For the purpose of rendering this opinion, we have made such factual and legal examination as we deem necessary under the circumstances, and in that connection we have examined, among other things, originals or copies of the following:
(i) the Restated Articles of Incorporation of the Company, as amended to date;
(ii) the Amended and Restated Bylaws of the Company, as amended to date;
(iii) the Purchase Agreement, dated as of October 21, 2004, among the Company and the underwriters named therein (the “Purchase Agreement”); and
Atmos Energy Corporation
October 26, 2004
Page 2
(iv) such records of the corporate proceedings of the Company, such certificates and assurances from public officials, officers and representatives of the Company, and such other documents as we have considered necessary or appropriate for the purpose of rendering this opinion.
In rendering the opinion expressed below, we have assumed:
(a) the genuineness of all signatures on, and the authenticity of, all documents submitted to us as originals and the conformity to original documents of all documents submitted to us as copies; and
(b) with respect to agreements and instruments executed by natural persons, the legal competency of such persons.
On the basis of the foregoing examination, and in reliance thereon, and subject to the foregoing assumptions and the qualifications, limitations and exceptions set forth below, we are of the opinion that, when the Shares shall have been authorized, issued and sold (a) within the limits and as described in the Registration Statement and the Prospectus, (b) in accordance with the terms and conditions of the Purchase Agreement and (c) in the manner contemplated in the Registration Statement and the Prospectus, the Shares will be validly issued, fully paid and nonassessable.

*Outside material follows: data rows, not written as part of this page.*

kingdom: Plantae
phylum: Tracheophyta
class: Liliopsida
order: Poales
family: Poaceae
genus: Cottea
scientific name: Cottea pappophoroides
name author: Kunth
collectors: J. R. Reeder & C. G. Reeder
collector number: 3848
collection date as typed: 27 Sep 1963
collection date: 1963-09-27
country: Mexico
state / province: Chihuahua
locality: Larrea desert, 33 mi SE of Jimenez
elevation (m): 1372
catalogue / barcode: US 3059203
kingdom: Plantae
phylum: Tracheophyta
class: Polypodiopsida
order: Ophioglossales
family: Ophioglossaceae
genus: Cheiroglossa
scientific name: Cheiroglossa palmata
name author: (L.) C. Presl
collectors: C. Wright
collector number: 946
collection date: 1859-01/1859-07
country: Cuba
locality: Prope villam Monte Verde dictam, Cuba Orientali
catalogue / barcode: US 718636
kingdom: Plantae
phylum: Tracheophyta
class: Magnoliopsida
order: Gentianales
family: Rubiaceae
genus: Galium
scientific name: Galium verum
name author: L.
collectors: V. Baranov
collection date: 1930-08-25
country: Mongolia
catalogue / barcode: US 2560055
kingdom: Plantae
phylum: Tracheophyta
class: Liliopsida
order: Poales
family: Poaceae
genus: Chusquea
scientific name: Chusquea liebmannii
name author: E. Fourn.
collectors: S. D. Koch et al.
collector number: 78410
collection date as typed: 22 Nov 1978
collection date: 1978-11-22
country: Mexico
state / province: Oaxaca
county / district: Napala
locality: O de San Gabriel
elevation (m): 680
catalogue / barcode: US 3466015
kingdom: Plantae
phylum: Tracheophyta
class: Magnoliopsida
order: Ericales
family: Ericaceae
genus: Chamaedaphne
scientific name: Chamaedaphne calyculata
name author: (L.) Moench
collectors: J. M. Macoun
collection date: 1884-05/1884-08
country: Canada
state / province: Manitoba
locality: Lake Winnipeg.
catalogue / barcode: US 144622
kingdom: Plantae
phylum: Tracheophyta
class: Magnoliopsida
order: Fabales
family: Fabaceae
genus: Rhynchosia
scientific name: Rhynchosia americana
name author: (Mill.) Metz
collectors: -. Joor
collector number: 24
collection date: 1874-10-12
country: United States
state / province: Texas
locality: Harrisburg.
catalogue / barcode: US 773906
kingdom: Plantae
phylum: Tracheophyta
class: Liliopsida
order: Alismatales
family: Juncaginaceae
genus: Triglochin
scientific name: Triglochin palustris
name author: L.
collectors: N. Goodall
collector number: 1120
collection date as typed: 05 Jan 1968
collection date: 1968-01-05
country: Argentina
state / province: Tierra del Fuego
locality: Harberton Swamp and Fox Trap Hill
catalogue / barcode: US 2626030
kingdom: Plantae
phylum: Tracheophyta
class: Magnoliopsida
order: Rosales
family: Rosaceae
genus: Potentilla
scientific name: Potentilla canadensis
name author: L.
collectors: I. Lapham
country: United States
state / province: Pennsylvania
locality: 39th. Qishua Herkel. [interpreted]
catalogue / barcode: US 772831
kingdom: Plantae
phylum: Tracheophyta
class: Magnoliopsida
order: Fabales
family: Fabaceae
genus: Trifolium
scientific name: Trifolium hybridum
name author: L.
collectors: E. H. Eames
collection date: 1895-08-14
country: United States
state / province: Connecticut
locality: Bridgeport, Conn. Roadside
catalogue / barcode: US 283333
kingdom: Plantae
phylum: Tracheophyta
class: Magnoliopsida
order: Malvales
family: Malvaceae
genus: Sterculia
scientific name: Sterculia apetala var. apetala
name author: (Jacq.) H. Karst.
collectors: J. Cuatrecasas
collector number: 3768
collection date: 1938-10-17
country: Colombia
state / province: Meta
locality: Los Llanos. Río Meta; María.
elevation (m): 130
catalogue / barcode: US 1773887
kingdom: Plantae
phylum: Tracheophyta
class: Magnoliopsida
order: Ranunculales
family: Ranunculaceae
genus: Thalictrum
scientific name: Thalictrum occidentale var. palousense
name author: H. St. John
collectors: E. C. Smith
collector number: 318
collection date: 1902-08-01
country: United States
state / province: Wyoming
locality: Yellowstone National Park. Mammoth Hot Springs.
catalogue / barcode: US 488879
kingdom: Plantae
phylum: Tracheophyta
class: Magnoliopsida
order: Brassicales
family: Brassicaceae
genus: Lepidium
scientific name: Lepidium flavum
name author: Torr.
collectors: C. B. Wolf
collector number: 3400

The opinions set forth herein are subject to the following qualifications, limitations and exceptions:
A. The effectiveness of the Registration Statement under the Act will not have been terminated or rescinded.
B. We render no opinion herein as to matters involving the laws of any jurisdiction other than the State of Texas and the United States of America. Our opinion set forth herein is limited to the effect of the present state of applicable laws of the State of Texas and the United States of America and to the facts as they presently exist. We assume no obligation to revise or supplement our opinions should the present laws, or the interpretation thereof, be changed or to revise or supplement these opinions in respect of any circumstances or events that occur subsequent to the date hereof. We express no opinion as to the effect of the laws of the Commonwealth of Virginia on any such issuance, payment and nonassessability of the Shares.
Atmos Energy Corporation
October 26, 2004
Page 3
This opinion may be filed as an exhibit to the Registration Statement. Consent is also given to the reference to this firm under the caption “Legal Matters” in the Prospectus. In giving this consent, we do not admit we are included in the category of persons whose consent is required under Section 7 of the Act or the rules and regulations of the SEC promulgated thereunder.